■ **Metin Bölümü**:
===============
POZİTİF EBEVEYNLİK
Pozitif ebeveyn olmak; çocuğuna duyarlı, sıcak ve empatiyle yaklaşmak, fiziksel ve duygusal olarak ulaşılabilir olmak ve çocuğun ihtiyaçlarına yanıt verebilmektir. Yeterince iyi ebeveynlikte en temelde çocuk için güvenli bir ortam oluşturulur ve çocuğun ihtiyaçlarına olabildiğince uygun biçimde verilen yanıtlarla her zaman yanında olunacağı mesajı verilir.
Çocuk yetiştirmek ilk andan itibaren açığa çıkardığı mutluluk ve heyecan duygularıyla birlikte bazı endişeleri de beraberinde getirebilir. Ebeveynler, büyük bir baskıyı sırtlanarak çocuklarına nasıl daha iyi bir ebeveyn olacaklarını, onların ihtiyaçlarına mükemmel bir şekilde nasıl yanıt verebileceklerini bulmaya çalışırlar.
Ebeveynliğin yanı sıra iş stresi, evlilik sorunları, varsa çocuklara dair diğer meseleler ya da kişisel sorunlar da bir yandan kendini göstermeye devam eder. Tüm bunlar varken “mükemmel” olmak zorunda hisseden ebeveynler, bunu tam olarak nasıl yapacaklarını bulmakta zorlanabilirler. Her kural, her çocuğa işlemez; ebeveyn için işler giderek daha da zorlaşmaya başlar…
Pozitif Ebeveynlik Kavramının Ortaya Çıkışı
1950’lerde çocuk doktoru psikanalist Dr. Winnicott, anneler ve bebeklerle süregelen araştırmaları sonucunda, annelerin bebeklerinin ihtiyaçlarına yüzde yüz tutarlılıkta ve doğrulukta yanıtlar vermesinin aslında o kadar gerekli olmadığını ortaya koydu.
===============
(Veri kümesi kayıtları)
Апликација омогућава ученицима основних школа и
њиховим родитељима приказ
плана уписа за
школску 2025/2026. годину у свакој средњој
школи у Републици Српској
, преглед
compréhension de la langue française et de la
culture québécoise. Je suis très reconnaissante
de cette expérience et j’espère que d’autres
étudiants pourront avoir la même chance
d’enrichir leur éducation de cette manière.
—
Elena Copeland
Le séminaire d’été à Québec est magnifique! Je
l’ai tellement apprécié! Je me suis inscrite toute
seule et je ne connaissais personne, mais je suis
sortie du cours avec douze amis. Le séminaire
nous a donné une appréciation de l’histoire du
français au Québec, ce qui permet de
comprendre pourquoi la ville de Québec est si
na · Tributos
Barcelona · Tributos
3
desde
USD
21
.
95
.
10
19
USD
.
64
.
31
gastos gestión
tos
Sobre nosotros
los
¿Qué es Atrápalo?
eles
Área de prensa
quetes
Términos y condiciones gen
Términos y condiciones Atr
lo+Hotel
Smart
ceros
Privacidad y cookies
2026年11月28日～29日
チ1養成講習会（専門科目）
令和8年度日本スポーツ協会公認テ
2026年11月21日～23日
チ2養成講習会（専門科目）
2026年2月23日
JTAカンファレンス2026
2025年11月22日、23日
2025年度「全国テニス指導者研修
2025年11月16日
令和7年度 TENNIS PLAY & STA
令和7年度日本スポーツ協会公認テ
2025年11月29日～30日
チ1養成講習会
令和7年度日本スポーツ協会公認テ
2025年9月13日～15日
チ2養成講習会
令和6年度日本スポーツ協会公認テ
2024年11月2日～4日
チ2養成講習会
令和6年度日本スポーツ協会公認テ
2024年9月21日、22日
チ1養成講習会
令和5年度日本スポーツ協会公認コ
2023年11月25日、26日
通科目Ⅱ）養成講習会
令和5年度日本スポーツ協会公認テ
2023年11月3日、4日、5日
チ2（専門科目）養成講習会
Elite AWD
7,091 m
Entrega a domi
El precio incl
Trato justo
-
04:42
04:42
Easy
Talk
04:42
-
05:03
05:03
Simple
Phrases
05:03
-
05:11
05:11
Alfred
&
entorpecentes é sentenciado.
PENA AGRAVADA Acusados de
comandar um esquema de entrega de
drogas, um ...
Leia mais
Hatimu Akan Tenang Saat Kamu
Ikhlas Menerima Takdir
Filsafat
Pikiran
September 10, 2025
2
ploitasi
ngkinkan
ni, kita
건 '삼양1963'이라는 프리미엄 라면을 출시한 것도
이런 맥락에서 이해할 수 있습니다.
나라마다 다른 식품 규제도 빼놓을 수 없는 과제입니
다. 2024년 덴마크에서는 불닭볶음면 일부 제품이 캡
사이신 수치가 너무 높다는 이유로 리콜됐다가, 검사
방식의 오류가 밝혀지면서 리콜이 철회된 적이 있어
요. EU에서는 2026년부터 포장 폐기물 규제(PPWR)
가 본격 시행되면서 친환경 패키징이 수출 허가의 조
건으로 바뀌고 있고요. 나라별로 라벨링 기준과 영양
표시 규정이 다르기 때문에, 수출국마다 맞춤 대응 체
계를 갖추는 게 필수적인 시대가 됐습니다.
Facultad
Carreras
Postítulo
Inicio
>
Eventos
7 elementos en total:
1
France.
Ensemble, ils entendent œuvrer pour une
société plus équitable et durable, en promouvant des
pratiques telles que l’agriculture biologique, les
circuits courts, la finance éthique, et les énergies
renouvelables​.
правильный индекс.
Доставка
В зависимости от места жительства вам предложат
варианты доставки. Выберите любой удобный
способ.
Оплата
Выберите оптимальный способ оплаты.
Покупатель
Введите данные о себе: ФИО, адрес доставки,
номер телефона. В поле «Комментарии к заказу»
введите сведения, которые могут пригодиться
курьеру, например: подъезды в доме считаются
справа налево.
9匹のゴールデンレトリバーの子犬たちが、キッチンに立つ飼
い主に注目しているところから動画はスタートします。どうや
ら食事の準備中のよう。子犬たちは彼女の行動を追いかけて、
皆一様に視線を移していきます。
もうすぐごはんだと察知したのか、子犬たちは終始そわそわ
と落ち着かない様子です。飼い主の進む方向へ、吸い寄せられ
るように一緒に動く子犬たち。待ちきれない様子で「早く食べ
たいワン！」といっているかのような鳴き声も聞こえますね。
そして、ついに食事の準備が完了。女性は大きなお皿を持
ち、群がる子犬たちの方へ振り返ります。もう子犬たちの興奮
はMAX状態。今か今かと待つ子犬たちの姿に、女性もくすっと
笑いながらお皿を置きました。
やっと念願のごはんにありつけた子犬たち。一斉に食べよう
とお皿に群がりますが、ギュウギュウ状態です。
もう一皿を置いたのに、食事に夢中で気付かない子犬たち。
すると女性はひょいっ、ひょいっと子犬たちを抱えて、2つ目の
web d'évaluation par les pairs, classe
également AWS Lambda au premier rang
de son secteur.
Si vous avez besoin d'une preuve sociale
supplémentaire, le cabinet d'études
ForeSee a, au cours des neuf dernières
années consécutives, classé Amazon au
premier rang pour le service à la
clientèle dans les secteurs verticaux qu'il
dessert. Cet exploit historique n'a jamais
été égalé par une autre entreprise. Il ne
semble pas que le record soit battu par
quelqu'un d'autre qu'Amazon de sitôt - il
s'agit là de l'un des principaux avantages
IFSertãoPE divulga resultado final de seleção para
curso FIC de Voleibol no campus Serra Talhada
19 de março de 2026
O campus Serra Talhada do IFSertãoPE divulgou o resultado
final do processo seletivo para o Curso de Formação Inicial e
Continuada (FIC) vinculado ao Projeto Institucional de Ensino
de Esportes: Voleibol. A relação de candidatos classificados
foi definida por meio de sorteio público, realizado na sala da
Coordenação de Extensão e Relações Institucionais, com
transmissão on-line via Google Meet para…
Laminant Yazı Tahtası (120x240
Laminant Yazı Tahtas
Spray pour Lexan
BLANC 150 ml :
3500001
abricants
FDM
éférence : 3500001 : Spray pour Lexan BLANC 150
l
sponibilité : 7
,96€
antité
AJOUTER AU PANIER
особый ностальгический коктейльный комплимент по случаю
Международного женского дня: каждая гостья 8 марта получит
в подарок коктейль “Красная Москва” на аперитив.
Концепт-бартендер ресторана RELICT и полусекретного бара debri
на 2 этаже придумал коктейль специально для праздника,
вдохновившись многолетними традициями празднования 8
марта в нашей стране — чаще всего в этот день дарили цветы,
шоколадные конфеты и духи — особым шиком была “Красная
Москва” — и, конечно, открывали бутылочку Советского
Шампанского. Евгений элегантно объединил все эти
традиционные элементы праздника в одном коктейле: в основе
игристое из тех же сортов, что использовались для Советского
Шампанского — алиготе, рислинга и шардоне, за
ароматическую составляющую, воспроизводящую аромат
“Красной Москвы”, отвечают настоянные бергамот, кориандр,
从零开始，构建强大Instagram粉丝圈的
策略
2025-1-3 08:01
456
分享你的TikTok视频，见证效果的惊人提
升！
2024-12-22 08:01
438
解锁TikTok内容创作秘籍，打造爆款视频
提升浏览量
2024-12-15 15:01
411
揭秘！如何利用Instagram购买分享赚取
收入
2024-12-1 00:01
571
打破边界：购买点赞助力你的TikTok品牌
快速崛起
===============
■ **Yönergeler**:
(A) Kayıtların en başından “요. EU에서는 2026년부터 포장 폐기물 규제(PPWR)” ifadesinin geçtiği satıra kadar, o satır da dahil, bütün satırları numaralı bir listeye dönüştürün. Boş satırları listeye almayın.
(B) Pozitif ebeveynlik metnini kaldığı yerden devam ettirin.

■ **Alıştırmanın Cevapları**:
(A)
1. Апликација омогућава ученицима основних школа и
2. њиховим родитељима приказ
3. плана уписа за
4. школску 2025/2026. годину у свакој средњој
5. школи у Републици Српској
6. , преглед
7. compréhension de la langue française et de la
8. culture québécoise. Je suis très reconnaissante
9. de cette expérience et j’espère que d’autres
10. étudiants pourront avoir la même chance
11. d’enrichir leur éducation de cette manière.
12. —
13. Elena Copeland
14. Le séminaire d’été à Québec est magnifique! Je
15. l’ai tellement apprécié! Je me suis inscrite toute
16. seule et je ne connaissais personne, mais je suis
17. sortie du cours avec douze amis. Le séminaire
18. nous a donné une appréciation de l’histoire du
19. français au Québec, ce qui permet de
20. comprendre pourquoi la ville de Québec est si
21. na · Tributos
22. Barcelona · Tributos
23. 3
24. desde
25. USD
26. 21
27. .
28. 95
29. .
30. 10
31. 19
32. USD
33. .
34. 64
35. .
36. 31
37. gastos gestión
38. tos
39. Sobre nosotros
40. los
41. ¿Qué es Atrápalo?
42. eles
43. Área de prensa
44. quetes
45. Términos y condiciones gen
46. Términos y condiciones Atr
47. lo+Hotel
48. Smart
49. ceros
50. Privacidad y cookies
51. 2026年11月28日～29日
52. チ1養成講習会（専門科目）
53. 令和8年度日本スポーツ協会公認テ
54. 2026年11月21日～23日
55. チ2養成講習会（専門科目）
56. 2026年2月23日
57. JTAカンファレンス2026
58. 2025年11月22日、23日
59. 2025年度「全国テニス指導者研修
60. 2025年11月16日
61. 令和7年度 TENNIS PLAY & STA
62. 令和7年度日本スポーツ協会公認テ
63. 2025年11月29日～30日
64. チ1養成講習会
65. 令和7年度日本スポーツ協会公認テ
66. 2025年9月13日～15日
67. チ2養成講習会
68. 令和6年度日本スポーツ協会公認テ
69. 2024年11月2日～4日
70. チ2養成講習会
71. 令和6年度日本スポーツ協会公認テ
72. 2024年9月21日、22日
73. チ1養成講習会
74. 令和5年度日本スポーツ協会公認コ
75. 2023年11月25日、26日
76. 通科目Ⅱ）養成講習会
77. 令和5年度日本スポーツ協会公認テ
78. 2023年11月3日、4日、5日
79. チ2（専門科目）養成講習会
80. Elite AWD
81. 7,091 m
82. Entrega a domi
83. El precio incl
84. Trato justo
85. -
86. 04:42
87. 04:42
88. Easy
89. Talk
90. 04:42
91. -
92. 05:03
93. 05:03
94. Simple
95. Phrases
96. 05:03
97. -
98. 05:11
99. 05:11
100. Alfred
101. &
102. entorpecentes é sentenciado.
103. PENA AGRAVADA Acusados de
104. comandar um esquema de entrega de
105. drogas, um ...
106. Leia mais
107. Hatimu Akan Tenang Saat Kamu
108. Ikhlas Menerima Takdir
109. Filsafat
110. Pikiran
111. September 10, 2025
112. 2
113. ploitasi
114. ngkinkan
115. ni, kita
116. 건 '삼양1963'이라는 프리미엄 라면을 출시한 것도
117. 이런 맥락에서 이해할 수 있습니다.
118. 나라마다 다른 식품 규제도 빼놓을 수 없는 과제입니
119. 다. 2024년 덴마크에서는 불닭볶음면 일부 제품이 캡
120. 사이신 수치가 너무 높다는 이유로 리콜됐다가, 검사
121. 방식의 오류가 밝혀지면서 리콜이 철회된 적이 있어
122. 요. EU에서는 2026년부터 포장 폐기물 규제(PPWR)

(B)
Araştırmada, bu oranın yüzde otuz dolaylarında bir diğer deyişle ihtiyaçların üçte bir oranında gerçekten iyi biçimde yanıtlanmış olduğu koşullarda dahi, yeterince iyi ilgi görmüş bebeklerin güvenli bağlanmış mutlu bebekler olarak büyüdükleri görüldü. Güvenli bağlanma, bebeklerin çevrelerini rahatlıkla keşfe çıkabilmeleri ve geri döndüklerinde onlara konfor sağlayan güvenli bir kaynak olarak ebeveynlerini bulabilecekleri anlamına geliyordu.
“Yeterince iyi” kavramı, ebeveynlerin olabildiğince ve genel manada tutarlı, çocuğuna iyi bir bakım veren ve zaman zaman hatalar yapan hallerini anlatır. Çocuk, ancak bu şekilde bireysel anlamda gelişebilir ve kendi kendine kullanacağı becerileri edinebilir.
Aynı zamanda çocuğun gördüğü ve deneyimlediği her hatalı ebeveyn davranışının, çocuğu dış gerçekliğe hazırladığını vurgulayan Winnicott, çocukları mükemmellikten uzak dünyamıza mükemmel biçimde yetiştirerek hazırlamanın mümkün olmayacağını söyler.
Winnicott bu çalışmalarında “yeterince iyi annelik” kavramı üzerinden ilerledi. Bettelheim ise bu kavramı “yeterince iyi ebeveynlik” olarak yeniden düzenleyerek aynı isimle bir kitap ortaya koydu ve kavram babaları da sahneye davet etmiş oldu.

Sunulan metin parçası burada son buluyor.